# PROBLEM REQUIREMENTS:
Among the lines below, keep only those from the one containing "13: (1135, 625)" through the one containing "33: (1270, 592)", and reproduce them exactly.

Stored data entries
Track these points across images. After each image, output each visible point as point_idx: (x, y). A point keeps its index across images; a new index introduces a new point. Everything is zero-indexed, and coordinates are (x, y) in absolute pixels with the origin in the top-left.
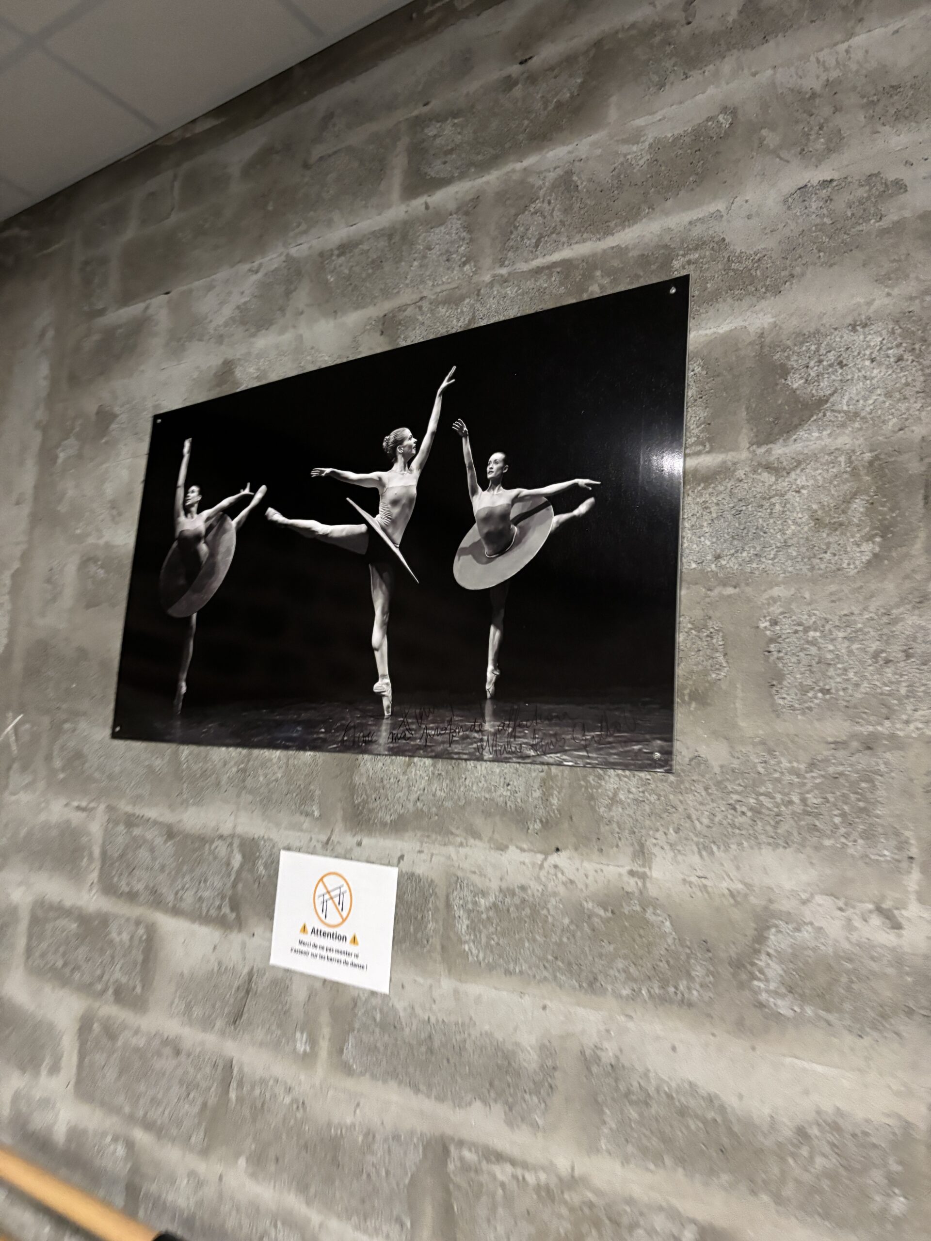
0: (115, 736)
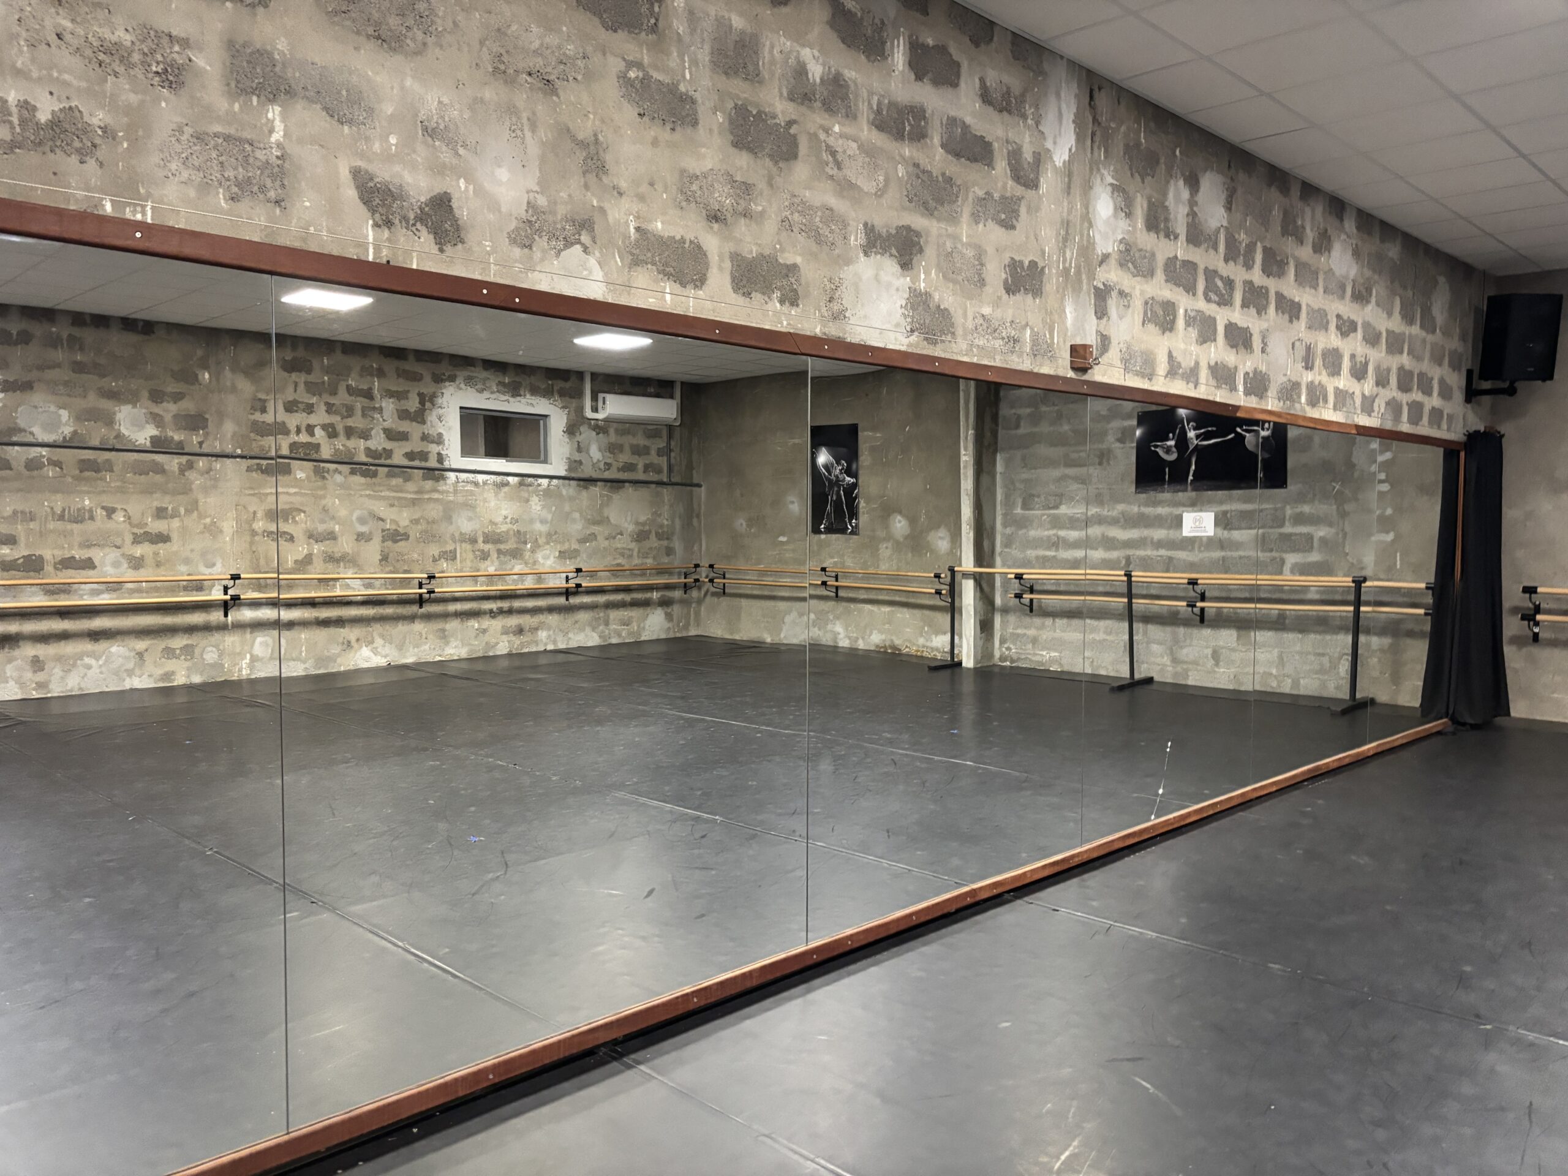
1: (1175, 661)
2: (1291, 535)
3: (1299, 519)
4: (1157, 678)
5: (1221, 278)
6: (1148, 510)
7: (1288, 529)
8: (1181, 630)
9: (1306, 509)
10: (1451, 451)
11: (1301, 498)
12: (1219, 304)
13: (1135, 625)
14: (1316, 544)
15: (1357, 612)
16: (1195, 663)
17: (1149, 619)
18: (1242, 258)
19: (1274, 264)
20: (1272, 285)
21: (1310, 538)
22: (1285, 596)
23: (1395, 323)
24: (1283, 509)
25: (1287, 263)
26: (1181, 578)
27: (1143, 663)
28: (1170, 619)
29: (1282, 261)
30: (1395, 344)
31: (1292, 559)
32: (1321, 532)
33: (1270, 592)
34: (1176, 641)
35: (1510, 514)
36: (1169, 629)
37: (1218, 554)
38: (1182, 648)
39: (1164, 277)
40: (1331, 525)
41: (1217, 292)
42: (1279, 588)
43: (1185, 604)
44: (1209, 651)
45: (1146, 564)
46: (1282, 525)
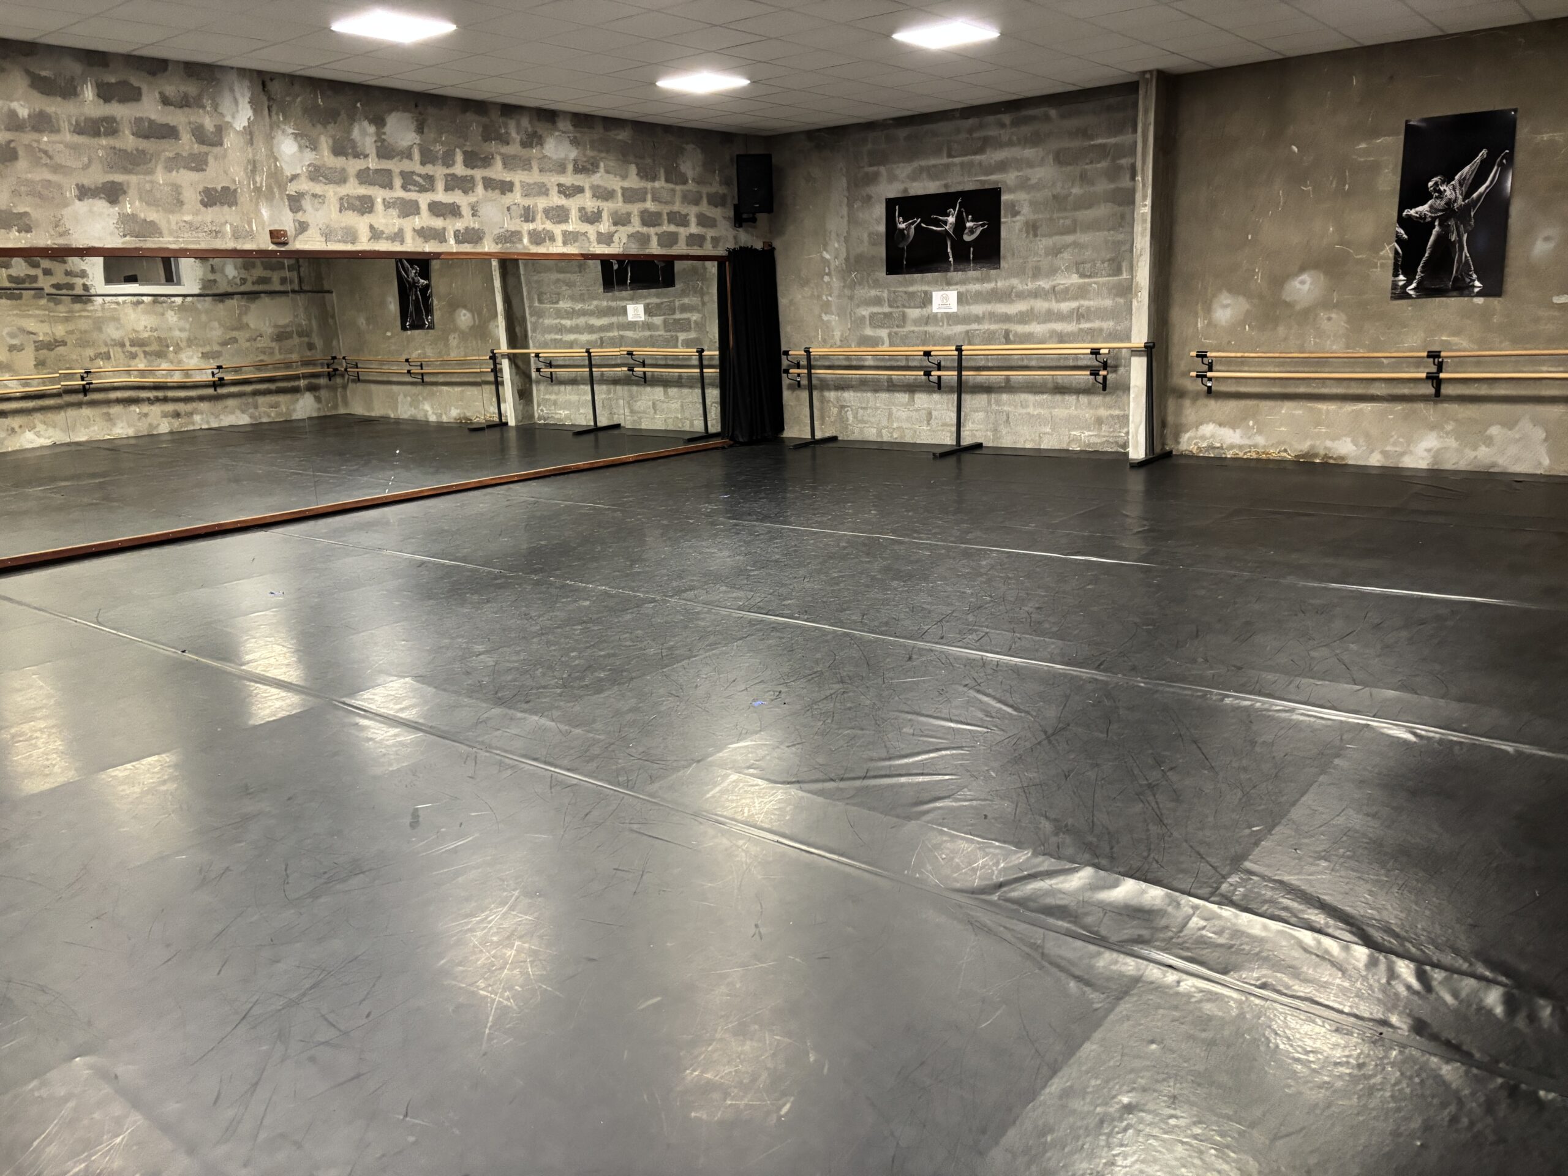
0: (887, 274)
1: (632, 412)
2: (680, 320)
3: (684, 309)
4: (623, 424)
5: (420, 175)
6: (613, 304)
7: (678, 316)
8: (635, 388)
9: (686, 301)
10: (721, 261)
11: (684, 293)
12: (419, 191)
13: (596, 387)
14: (693, 326)
15: (702, 372)
16: (644, 412)
17: (604, 381)
18: (440, 161)
19: (473, 159)
20: (478, 174)
21: (688, 320)
22: (680, 363)
23: (633, 181)
24: (673, 301)
25: (493, 158)
26: (624, 350)
27: (615, 414)
28: (616, 382)
29: (486, 157)
30: (630, 196)
31: (682, 336)
32: (695, 317)
33: (673, 360)
34: (632, 397)
35: (783, 301)
36: (626, 388)
37: (647, 333)
38: (636, 401)
39: (357, 182)
40: (699, 311)
41: (415, 184)
42: (676, 358)
43: (626, 369)
44: (650, 403)
45: (602, 343)
46: (674, 313)
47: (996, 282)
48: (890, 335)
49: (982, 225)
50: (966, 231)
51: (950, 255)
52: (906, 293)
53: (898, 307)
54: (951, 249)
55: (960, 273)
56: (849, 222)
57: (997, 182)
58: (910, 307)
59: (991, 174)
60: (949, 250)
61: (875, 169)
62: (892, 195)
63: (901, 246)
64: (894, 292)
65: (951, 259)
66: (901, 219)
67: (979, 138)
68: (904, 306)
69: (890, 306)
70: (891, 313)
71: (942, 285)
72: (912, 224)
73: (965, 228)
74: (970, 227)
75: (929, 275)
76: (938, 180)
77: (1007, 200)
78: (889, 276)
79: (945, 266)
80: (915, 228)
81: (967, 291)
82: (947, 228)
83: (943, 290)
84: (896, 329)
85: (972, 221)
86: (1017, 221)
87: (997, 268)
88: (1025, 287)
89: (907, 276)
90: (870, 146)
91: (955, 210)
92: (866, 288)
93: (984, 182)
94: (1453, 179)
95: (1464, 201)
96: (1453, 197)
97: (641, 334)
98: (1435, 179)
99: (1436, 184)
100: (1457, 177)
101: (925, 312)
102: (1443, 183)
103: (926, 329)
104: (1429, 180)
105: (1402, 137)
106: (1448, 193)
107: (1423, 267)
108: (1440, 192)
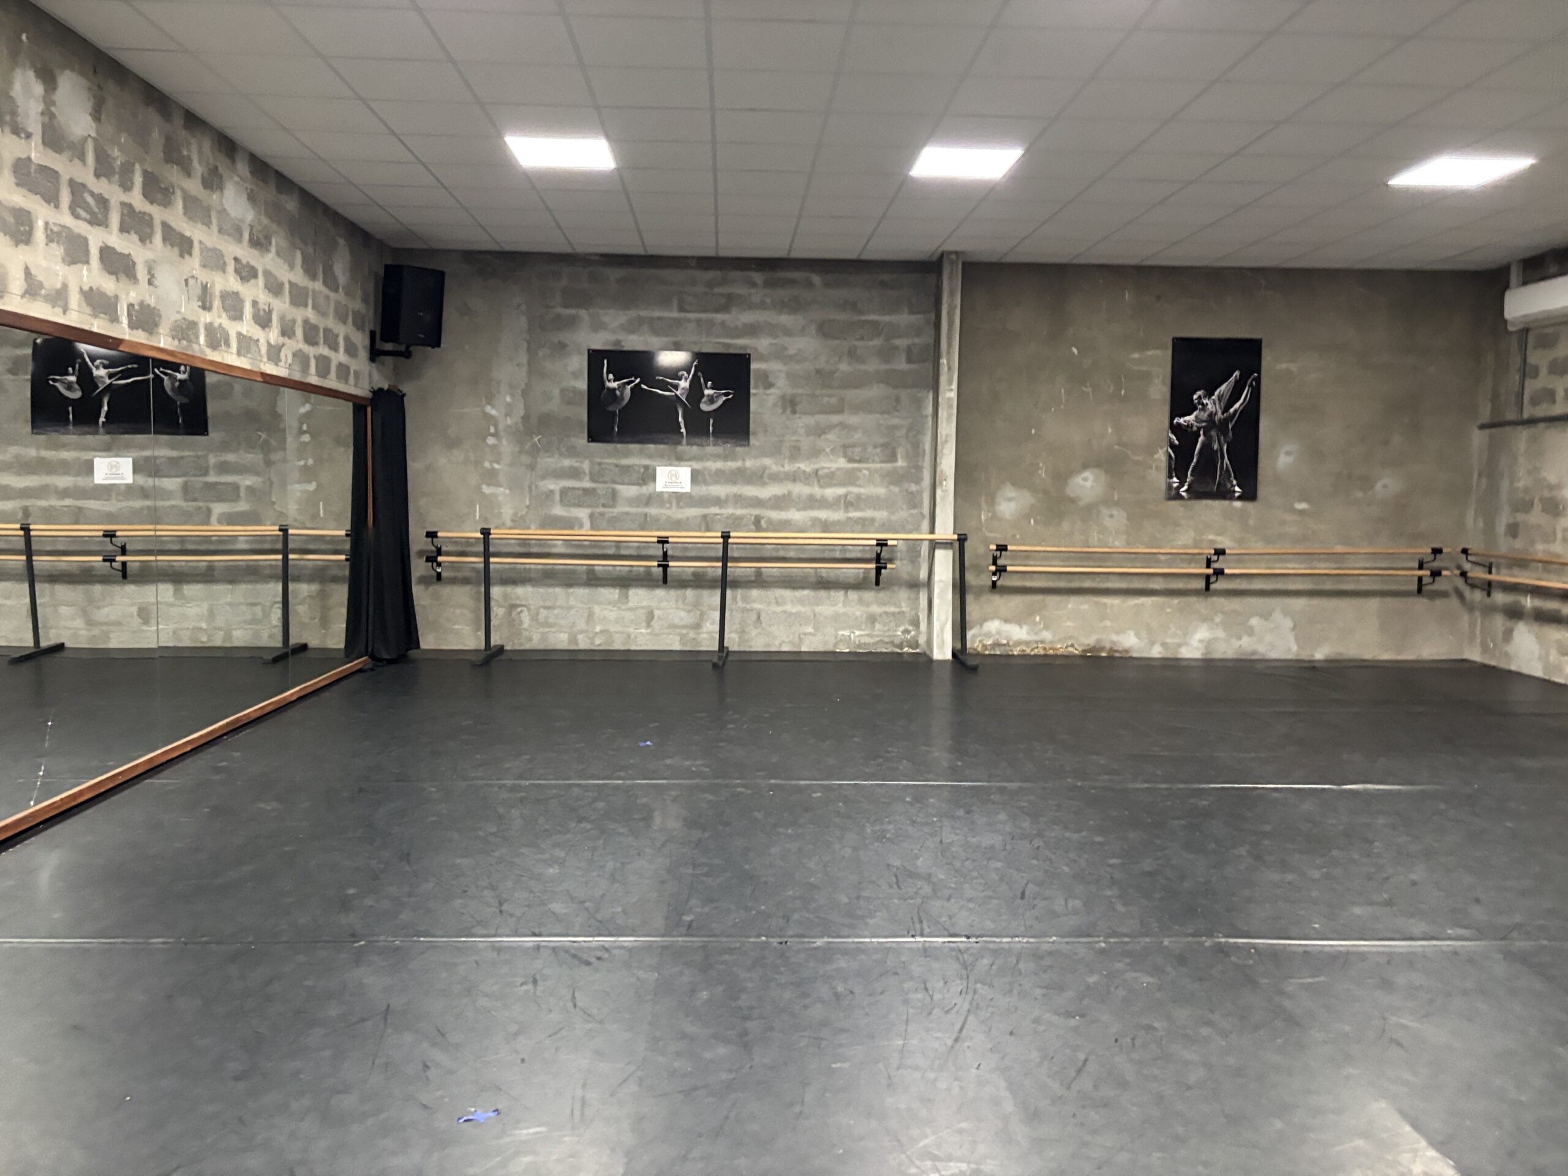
0: (589, 441)
1: (90, 623)
2: (216, 484)
3: (224, 468)
4: (68, 644)
5: (92, 194)
6: (46, 454)
7: (212, 478)
8: (98, 588)
9: (231, 457)
10: (359, 406)
11: (225, 447)
12: (90, 223)
14: (242, 493)
15: (286, 560)
16: (118, 624)
17: (55, 578)
18: (117, 176)
19: (157, 191)
20: (157, 213)
21: (236, 487)
22: (212, 547)
23: (298, 276)
24: (206, 457)
25: (173, 193)
26: (95, 530)
27: (51, 628)
28: (85, 577)
29: (166, 189)
30: (299, 297)
31: (218, 508)
32: (247, 481)
33: (198, 543)
34: (91, 601)
35: (414, 466)
36: (80, 588)
37: (138, 504)
38: (99, 608)
39: (13, 180)
40: (257, 474)
41: (87, 208)
42: (207, 539)
43: (100, 558)
44: (134, 610)
45: (50, 516)
46: (206, 474)
47: (744, 460)
48: (591, 516)
49: (726, 395)
50: (704, 399)
51: (682, 425)
52: (617, 466)
53: (605, 482)
54: (684, 418)
55: (695, 448)
56: (530, 373)
57: (744, 347)
58: (623, 484)
59: (738, 337)
60: (680, 419)
61: (572, 311)
62: (597, 346)
63: (611, 408)
64: (600, 464)
65: (683, 430)
66: (611, 376)
67: (722, 295)
68: (615, 482)
69: (593, 480)
70: (594, 489)
71: (669, 459)
72: (629, 383)
73: (703, 395)
74: (708, 395)
75: (652, 446)
76: (667, 335)
77: (758, 370)
78: (593, 444)
79: (676, 437)
80: (631, 389)
81: (705, 469)
82: (678, 393)
83: (671, 465)
84: (601, 509)
85: (712, 388)
86: (770, 394)
87: (745, 446)
88: (781, 469)
89: (619, 446)
90: (564, 282)
91: (689, 373)
92: (557, 456)
93: (729, 345)
94: (1213, 394)
95: (1223, 414)
96: (1214, 410)
97: (121, 505)
98: (1199, 393)
99: (1200, 397)
100: (1217, 393)
101: (645, 490)
102: (1205, 397)
103: (646, 510)
104: (1194, 393)
105: (1170, 352)
106: (1210, 406)
107: (1192, 471)
108: (1203, 404)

# TASK SOLUTION:
13: (1135, 625)
14: (1316, 544)
15: (1357, 612)
16: (1195, 663)
17: (1149, 619)
18: (1242, 258)
19: (1274, 264)
20: (1272, 285)
21: (1310, 538)
22: (1285, 596)
23: (1395, 323)
24: (1283, 509)
25: (1287, 263)
26: (1181, 578)
27: (1143, 663)
28: (1170, 619)
29: (1282, 261)
30: (1395, 344)
31: (1292, 559)
32: (1321, 532)
33: (1270, 592)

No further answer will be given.